Delving into the compositional variation of the album is a lot more fruitful than appropriating the contrast between good and evil. The Body make full use of their diverse set of collaborators, which permits them to carve different shades into their sound, particularly on the latter half. “Shrouded” opens with an unrelenting hiss, which turns out to cloak heavily manipulated vocals buried halfway behind a wall of static and a rippling kick drum — it’s a tremendous introduction that continues to apply pressure and build tension. The former track varies substantially to the first single “To Attempt Openness,” which maintains a similar feel but employs the choir to bridge drum sections in between all the shouting once the tirade begins. In terms of structure, this is probably the most characteristic metal jam on the whole record, with its churning riffs and persistent abuse of repetition. As a basis for comparison, “Denial of the Species” opens with a structured frame but buries King’s screech within fractured tape loops and deeply resounding cello strings — it reinforces both the role of the choir and of Scott Reber (a.k.a Work/Death), whose expert tinkering and distinct knack for penetrating resonance can be felt all over.

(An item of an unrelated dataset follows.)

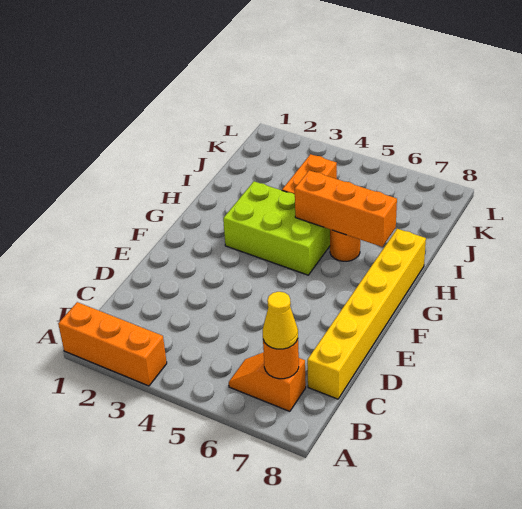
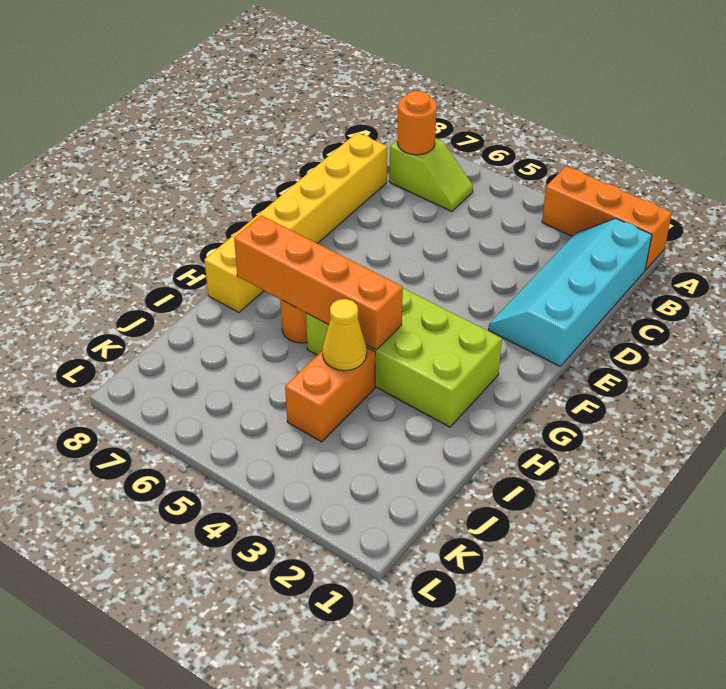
none -> cyan 2x4 slope [488,219,652,367]
orange 1x2 slope [229,352,306,411] -> lime 1x2 slope [389,138,473,212]
yellow 1x1 cone [263,292,298,349] -> yellow 1x1 cone moved to [323,299,367,371]
lime 2x3 brick [223,181,330,275] -> lime 2x4 brick [306,289,502,427]
orange 1x3 brick [295,170,397,247] -> orange 1x4 brick [234,215,403,350]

The most remarkable guest contribution comes from Chrissy Wolpert, who provides the lead on “I, The Mourner of Perished Days” alongside Reba Mitchell. Wolpert also takes center stage on the harrowing “Night of Blood in a World Without End,” which grants the listener some time to breathe and reflect on all they have just been through; it acts as counterweight in pace while exposing a level of control in an otherwise apparent madness. But this isn’t an aimless act of brutality — there is a voice of reason here, which paints an equally grim picture, even in its encouragement. “Fear not for you are with me/ Unyielding light/ Turn suffering to ash,” sings Wolpert behind a blanket of hiss that whips back and forth before disintegrating into a choral furnace. She later persists: “We walk in silence/ You to glory/I to shame/ The pain of living holds no victory,” emphasizing a severance between the lighter side of the sound and the listener, leaving the latter at the mercy of the deranged. Aesthetically, her solo guest spots play into the choir and the string instruments, the cello and violins adding a layer of refinement to the distortion that carries them. It’s not so much a breather from King’s unhinged onslaught as an additional level of menace that seeps deep into the listening experience and further complicates the atmosphere.

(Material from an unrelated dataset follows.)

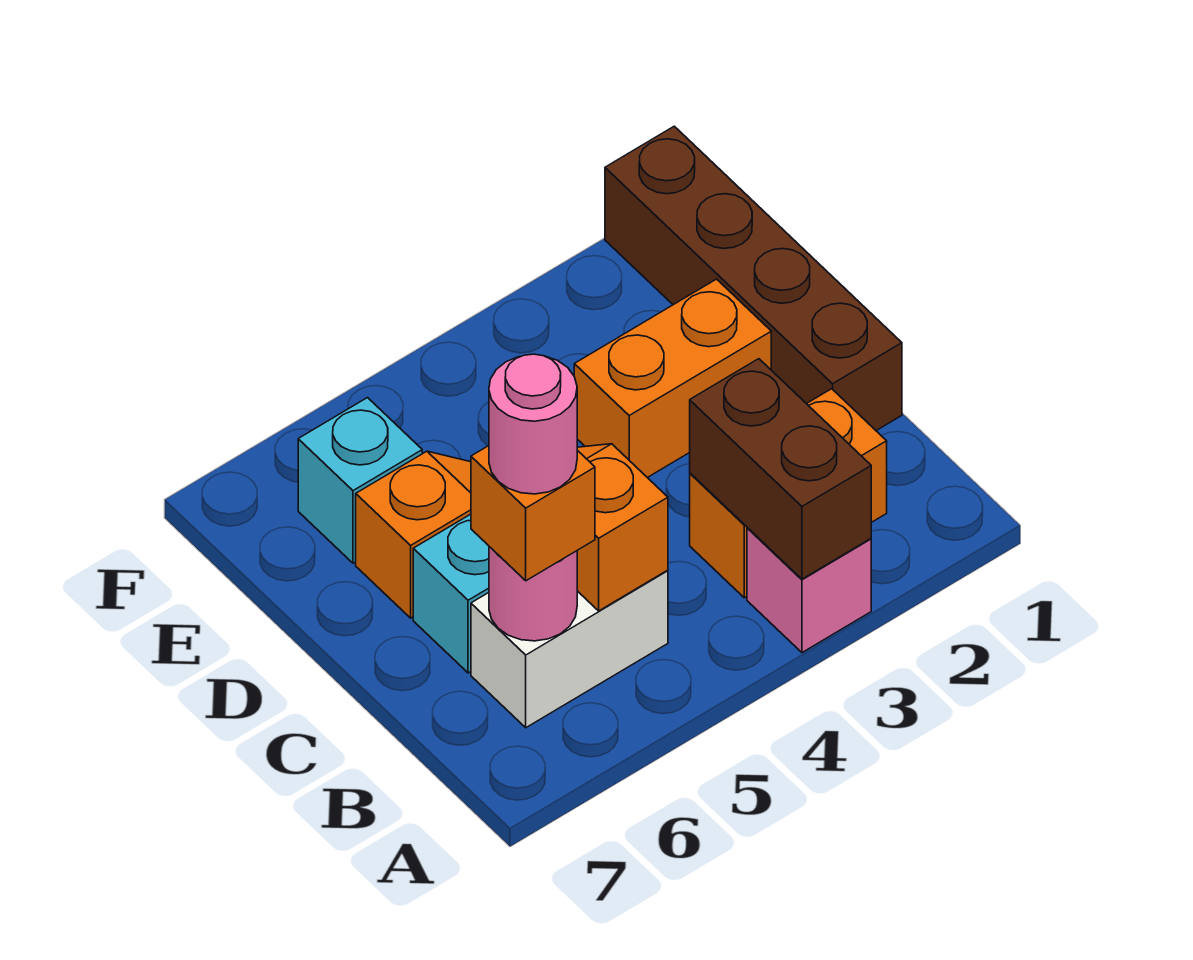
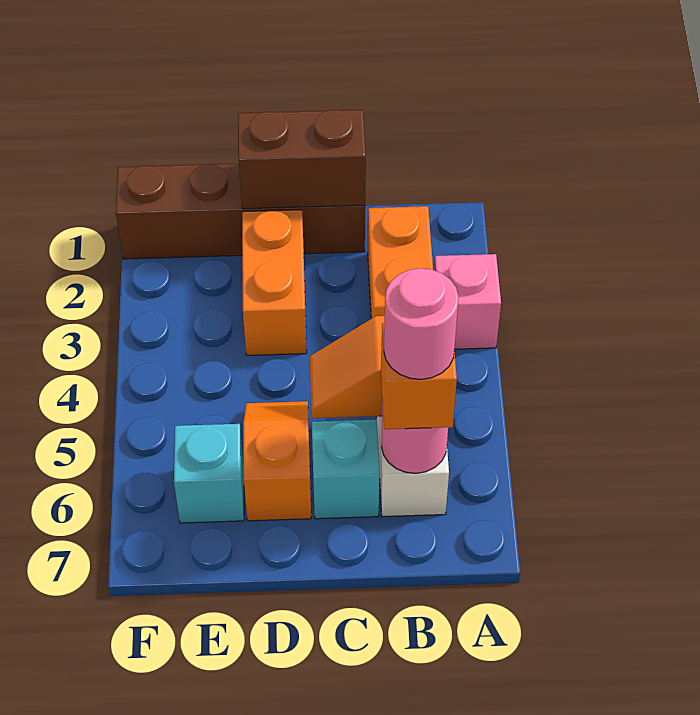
brown 1x2 brick [690,359,871,579] -> brown 1x2 brick moved to [238,110,366,209]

In spite of the dank, cold space that The Body hurl toward their audience, there exists something fully disarming about their work. Their determination to stay on the fringes of any scene, to share stages with artists who bear little in common, and to fully explore the depths of the feeling they devise — it’s all brought out in their genre-defying artistry. “Bearer of Bad Tidings” hammers this point home as the final number on Christs, Redeemers. It’s the ultimate sendoff, and with its shuddering pulse and glitch-tinted synthesis, it is, like everything else on here, a huge gamble that pays off. Not only is this album a journey into the darkest caverns of the most sordid mind, but it also harbors the potential to hold you there, dangling all on your own accord.